* WHAT IS REQUIRED: Write every entry out again, unchanged.
======== SUPPLIED INFORMATION
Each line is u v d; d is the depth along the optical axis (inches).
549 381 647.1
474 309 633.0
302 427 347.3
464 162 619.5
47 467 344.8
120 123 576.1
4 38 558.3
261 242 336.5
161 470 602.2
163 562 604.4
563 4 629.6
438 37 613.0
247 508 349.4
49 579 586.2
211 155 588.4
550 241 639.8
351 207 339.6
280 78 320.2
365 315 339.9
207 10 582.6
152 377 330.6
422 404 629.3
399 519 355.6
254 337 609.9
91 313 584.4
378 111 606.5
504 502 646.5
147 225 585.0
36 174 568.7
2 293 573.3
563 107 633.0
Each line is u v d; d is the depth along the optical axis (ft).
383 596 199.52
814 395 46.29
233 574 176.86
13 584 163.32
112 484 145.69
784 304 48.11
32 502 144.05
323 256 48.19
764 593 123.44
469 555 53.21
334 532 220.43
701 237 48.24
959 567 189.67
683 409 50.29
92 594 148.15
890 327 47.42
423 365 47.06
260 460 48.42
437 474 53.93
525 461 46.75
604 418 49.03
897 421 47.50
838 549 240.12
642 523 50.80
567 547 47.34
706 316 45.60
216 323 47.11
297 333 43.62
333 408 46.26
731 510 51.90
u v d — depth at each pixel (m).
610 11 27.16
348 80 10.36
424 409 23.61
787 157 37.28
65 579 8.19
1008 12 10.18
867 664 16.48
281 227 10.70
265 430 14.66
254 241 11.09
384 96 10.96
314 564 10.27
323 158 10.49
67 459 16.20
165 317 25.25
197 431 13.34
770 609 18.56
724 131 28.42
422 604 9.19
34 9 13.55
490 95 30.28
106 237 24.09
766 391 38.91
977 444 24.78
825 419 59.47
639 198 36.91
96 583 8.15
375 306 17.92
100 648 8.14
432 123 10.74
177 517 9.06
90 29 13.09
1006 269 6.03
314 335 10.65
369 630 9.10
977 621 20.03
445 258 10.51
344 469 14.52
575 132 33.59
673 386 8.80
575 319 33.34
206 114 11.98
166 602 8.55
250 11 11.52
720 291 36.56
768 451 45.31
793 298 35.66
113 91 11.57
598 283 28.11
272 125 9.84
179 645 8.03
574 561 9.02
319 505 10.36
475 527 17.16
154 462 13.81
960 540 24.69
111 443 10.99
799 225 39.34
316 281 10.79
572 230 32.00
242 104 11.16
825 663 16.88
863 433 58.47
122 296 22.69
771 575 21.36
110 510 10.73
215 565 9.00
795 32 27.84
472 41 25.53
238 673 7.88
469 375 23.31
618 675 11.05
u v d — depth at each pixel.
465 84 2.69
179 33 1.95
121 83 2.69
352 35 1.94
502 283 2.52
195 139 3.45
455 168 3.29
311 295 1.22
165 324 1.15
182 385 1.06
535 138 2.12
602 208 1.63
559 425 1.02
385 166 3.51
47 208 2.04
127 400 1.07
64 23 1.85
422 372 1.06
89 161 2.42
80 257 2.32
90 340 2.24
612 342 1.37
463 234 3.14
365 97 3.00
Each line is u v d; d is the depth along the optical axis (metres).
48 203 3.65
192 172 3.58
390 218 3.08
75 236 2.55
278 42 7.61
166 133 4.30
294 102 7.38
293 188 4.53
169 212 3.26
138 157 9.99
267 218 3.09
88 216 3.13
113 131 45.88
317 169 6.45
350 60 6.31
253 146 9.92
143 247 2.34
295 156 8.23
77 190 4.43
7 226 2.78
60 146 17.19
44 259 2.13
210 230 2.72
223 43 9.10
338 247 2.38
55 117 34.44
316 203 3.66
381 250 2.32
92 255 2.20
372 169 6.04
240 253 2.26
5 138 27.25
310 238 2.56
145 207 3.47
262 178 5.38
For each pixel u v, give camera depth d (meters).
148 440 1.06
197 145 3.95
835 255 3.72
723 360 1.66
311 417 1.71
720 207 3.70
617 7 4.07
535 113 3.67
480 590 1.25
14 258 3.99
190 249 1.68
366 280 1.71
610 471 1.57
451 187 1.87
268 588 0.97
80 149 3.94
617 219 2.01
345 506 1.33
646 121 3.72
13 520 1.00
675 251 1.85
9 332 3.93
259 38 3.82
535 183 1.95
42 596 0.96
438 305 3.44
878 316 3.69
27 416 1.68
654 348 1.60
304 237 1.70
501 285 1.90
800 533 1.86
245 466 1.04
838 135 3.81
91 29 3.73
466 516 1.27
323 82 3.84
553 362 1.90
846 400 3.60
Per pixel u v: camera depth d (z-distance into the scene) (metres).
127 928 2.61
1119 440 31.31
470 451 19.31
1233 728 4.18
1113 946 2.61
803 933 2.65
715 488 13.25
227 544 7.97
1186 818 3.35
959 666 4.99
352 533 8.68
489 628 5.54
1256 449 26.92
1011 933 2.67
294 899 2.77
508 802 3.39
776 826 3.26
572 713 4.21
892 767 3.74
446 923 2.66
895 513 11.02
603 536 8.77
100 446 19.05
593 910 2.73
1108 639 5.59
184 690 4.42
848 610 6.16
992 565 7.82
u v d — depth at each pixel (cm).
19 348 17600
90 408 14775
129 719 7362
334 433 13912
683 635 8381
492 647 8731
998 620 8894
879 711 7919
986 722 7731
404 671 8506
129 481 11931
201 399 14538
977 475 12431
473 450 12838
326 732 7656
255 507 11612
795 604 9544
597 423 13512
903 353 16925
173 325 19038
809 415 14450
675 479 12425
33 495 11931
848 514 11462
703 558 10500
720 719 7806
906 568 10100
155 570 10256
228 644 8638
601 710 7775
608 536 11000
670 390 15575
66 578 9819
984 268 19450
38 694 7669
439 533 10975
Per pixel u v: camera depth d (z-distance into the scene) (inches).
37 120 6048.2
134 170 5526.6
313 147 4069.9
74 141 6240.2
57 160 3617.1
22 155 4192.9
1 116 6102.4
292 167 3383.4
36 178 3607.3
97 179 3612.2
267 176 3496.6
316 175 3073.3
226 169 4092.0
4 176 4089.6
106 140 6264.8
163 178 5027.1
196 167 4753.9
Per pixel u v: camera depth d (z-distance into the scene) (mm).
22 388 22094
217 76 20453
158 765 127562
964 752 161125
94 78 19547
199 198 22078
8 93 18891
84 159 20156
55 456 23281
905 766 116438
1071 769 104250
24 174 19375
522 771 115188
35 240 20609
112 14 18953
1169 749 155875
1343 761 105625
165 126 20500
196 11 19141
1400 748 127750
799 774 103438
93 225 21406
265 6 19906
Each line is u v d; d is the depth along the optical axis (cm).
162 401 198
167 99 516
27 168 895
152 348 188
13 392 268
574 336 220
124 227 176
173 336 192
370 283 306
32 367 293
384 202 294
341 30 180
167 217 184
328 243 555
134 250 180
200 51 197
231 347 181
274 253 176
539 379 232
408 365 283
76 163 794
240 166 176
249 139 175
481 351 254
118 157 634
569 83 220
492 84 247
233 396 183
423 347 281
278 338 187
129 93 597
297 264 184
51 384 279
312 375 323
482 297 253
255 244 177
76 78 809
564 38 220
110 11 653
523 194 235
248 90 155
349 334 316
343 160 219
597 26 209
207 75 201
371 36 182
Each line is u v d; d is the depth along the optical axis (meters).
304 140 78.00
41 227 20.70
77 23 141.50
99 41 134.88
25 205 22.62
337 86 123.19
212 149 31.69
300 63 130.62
================
* ANSWER SECTION:
Each line is u v d; d is the depth along the optical axis (inches).
549 381 647.1
474 309 633.0
302 427 347.3
464 162 619.5
47 467 344.8
120 123 576.1
4 38 558.3
261 242 336.5
161 470 602.2
163 562 604.4
563 4 629.6
438 37 613.0
247 508 349.4
49 579 586.2
211 155 588.4
550 241 639.8
351 207 339.6
280 78 320.2
365 315 339.9
207 10 582.6
152 377 330.6
422 404 629.3
399 519 355.6
254 337 609.9
91 313 584.4
378 111 606.5
504 502 646.5
147 225 585.0
36 174 568.7
2 293 573.3
563 107 633.0
Each line is u v d; d is the depth along the optical axis (ft).
383 596 199.52
814 395 46.29
233 574 176.86
13 584 163.32
112 484 145.69
784 304 48.11
32 502 144.05
323 256 48.19
764 593 123.44
469 555 53.21
334 532 220.43
701 237 48.24
959 567 189.67
683 409 50.29
92 594 148.15
890 327 47.42
423 365 47.06
260 460 48.42
437 474 53.93
525 461 46.75
604 418 49.03
897 421 47.50
838 549 240.12
642 523 50.80
567 547 47.34
706 316 45.60
216 323 47.11
297 333 43.62
333 408 46.26
731 510 51.90
u v d — depth at each pixel (m).
610 11 27.16
348 80 10.36
424 409 23.61
787 157 37.28
65 579 8.19
1008 12 10.18
867 664 16.48
281 227 10.70
265 430 14.66
254 241 11.09
384 96 10.96
314 564 10.27
323 158 10.49
67 459 16.20
165 317 25.25
197 431 13.34
770 609 18.56
724 131 28.42
422 604 9.19
34 9 13.55
490 95 30.28
106 237 24.09
766 391 38.91
977 444 24.78
825 419 59.47
639 198 36.91
96 583 8.15
375 306 17.92
100 648 8.14
432 123 10.74
177 517 9.06
90 29 13.09
1006 269 6.03
314 335 10.65
369 630 9.10
977 621 20.03
445 258 10.51
344 469 14.52
575 132 33.59
673 386 8.80
575 319 33.34
206 114 11.98
166 602 8.55
250 11 11.52
720 291 36.56
768 451 45.31
793 298 35.66
113 91 11.57
598 283 28.11
272 125 9.84
179 645 8.03
574 561 9.02
319 505 10.36
475 527 17.16
154 462 13.81
960 540 24.69
111 443 10.99
799 225 39.34
316 281 10.79
572 230 32.00
242 104 11.16
825 663 16.88
863 433 58.47
122 296 22.69
771 575 21.36
110 510 10.73
215 565 9.00
795 32 27.84
472 41 25.53
238 673 7.88
469 375 23.31
618 675 11.05
u v d — depth at each pixel.
465 84 2.69
179 33 1.95
121 83 2.69
352 35 1.94
502 283 2.52
195 139 3.45
455 168 3.29
311 295 1.22
165 324 1.15
182 385 1.06
535 138 2.12
602 208 1.63
559 425 1.02
385 166 3.51
47 208 2.04
127 400 1.07
64 23 1.85
422 372 1.06
89 161 2.42
80 257 2.32
90 340 2.24
612 342 1.37
463 234 3.14
365 97 3.00
Each line is u v d; d is the depth along the optical axis (metres).
48 203 3.65
192 172 3.58
390 218 3.08
75 236 2.55
278 42 7.61
166 133 4.30
294 102 7.38
293 188 4.53
169 212 3.26
138 157 9.99
267 218 3.09
88 216 3.13
113 131 45.88
317 169 6.45
350 60 6.31
253 146 9.92
143 247 2.34
295 156 8.23
77 190 4.43
7 226 2.78
60 146 17.19
44 259 2.13
210 230 2.72
223 43 9.10
338 247 2.38
55 117 34.44
316 203 3.66
381 250 2.32
92 255 2.20
372 169 6.04
240 253 2.26
5 138 27.25
310 238 2.56
145 207 3.47
262 178 5.38
For each pixel u v, give camera depth d (meters).
148 440 1.06
197 145 3.95
835 255 3.72
723 360 1.66
311 417 1.71
720 207 3.70
617 7 4.07
535 113 3.67
480 590 1.25
14 258 3.99
190 249 1.68
366 280 1.71
610 471 1.57
451 187 1.87
268 588 0.97
80 149 3.94
617 219 2.01
345 506 1.33
646 121 3.72
13 520 1.00
675 251 1.85
9 332 3.93
259 38 3.82
535 183 1.95
42 596 0.96
438 305 3.44
878 316 3.69
27 416 1.68
654 348 1.60
304 237 1.70
501 285 1.90
800 533 1.86
245 466 1.04
838 135 3.81
91 29 3.73
466 516 1.27
323 82 3.84
553 362 1.90
846 400 3.60
Per pixel u v: camera depth d (z-distance into the scene) (metres).
127 928 2.61
1119 440 31.31
470 451 19.31
1233 728 4.18
1113 946 2.61
803 933 2.65
715 488 13.25
227 544 7.97
1186 818 3.35
959 666 4.99
352 533 8.68
489 628 5.54
1256 449 26.92
1011 933 2.67
294 899 2.77
508 802 3.39
776 826 3.26
572 713 4.21
892 767 3.74
446 923 2.66
895 513 11.02
603 536 8.77
100 446 19.05
593 910 2.73
1108 639 5.59
184 690 4.42
848 610 6.16
992 565 7.82
u v d — depth at each pixel (cm).
19 348 17600
90 408 14775
129 719 7362
334 433 13912
683 635 8381
492 647 8731
998 620 8894
879 711 7919
986 722 7731
404 671 8506
129 481 11931
201 399 14538
977 475 12431
473 450 12838
326 732 7656
255 507 11612
795 604 9544
597 423 13512
903 353 16925
173 325 19038
809 415 14450
675 479 12425
33 495 11931
848 514 11462
703 558 10500
720 719 7806
906 568 10100
155 570 10256
228 644 8638
601 710 7775
608 536 11000
670 390 15575
66 578 9819
984 268 19450
38 694 7669
439 533 10975
Per pixel u v: camera depth d (z-distance into the scene) (inches).
37 120 6048.2
134 170 5526.6
313 147 4069.9
74 141 6240.2
57 160 3617.1
22 155 4192.9
1 116 6102.4
292 167 3383.4
36 178 3607.3
97 179 3612.2
267 176 3496.6
316 175 3073.3
226 169 4092.0
4 176 4089.6
106 140 6264.8
163 178 5027.1
196 167 4753.9
Per pixel u v: camera depth d (z-distance into the scene) (mm).
22 388 22094
217 76 20453
158 765 127562
964 752 161125
94 78 19547
199 198 22078
8 93 18891
84 159 20156
55 456 23281
905 766 116438
1071 769 104250
24 174 19375
522 771 115188
35 240 20609
112 14 18953
1169 749 155875
1343 761 105625
165 126 20500
196 11 19141
1400 748 127750
799 774 103438
93 225 21406
265 6 19906
Each line is u v d; d is the depth along the optical axis (cm).
162 401 198
167 99 516
27 168 895
152 348 188
13 392 268
574 336 220
124 227 176
173 336 192
370 283 306
32 367 293
384 202 294
341 30 180
167 217 184
328 243 555
134 250 180
200 51 197
231 347 181
274 253 176
539 379 232
408 365 283
76 163 794
240 166 176
249 139 175
481 351 254
118 157 634
569 83 220
492 84 247
233 396 183
423 347 281
278 338 187
129 93 597
297 264 184
51 384 279
312 375 323
482 297 253
255 244 177
76 78 809
564 38 220
110 11 653
523 194 235
248 90 155
349 334 316
343 160 219
597 26 209
207 75 201
371 36 182
Each line is u v d; d is the depth along the optical axis (meters).
304 140 78.00
41 227 20.70
77 23 141.50
99 41 134.88
25 205 22.62
337 86 123.19
212 149 31.69
300 63 130.62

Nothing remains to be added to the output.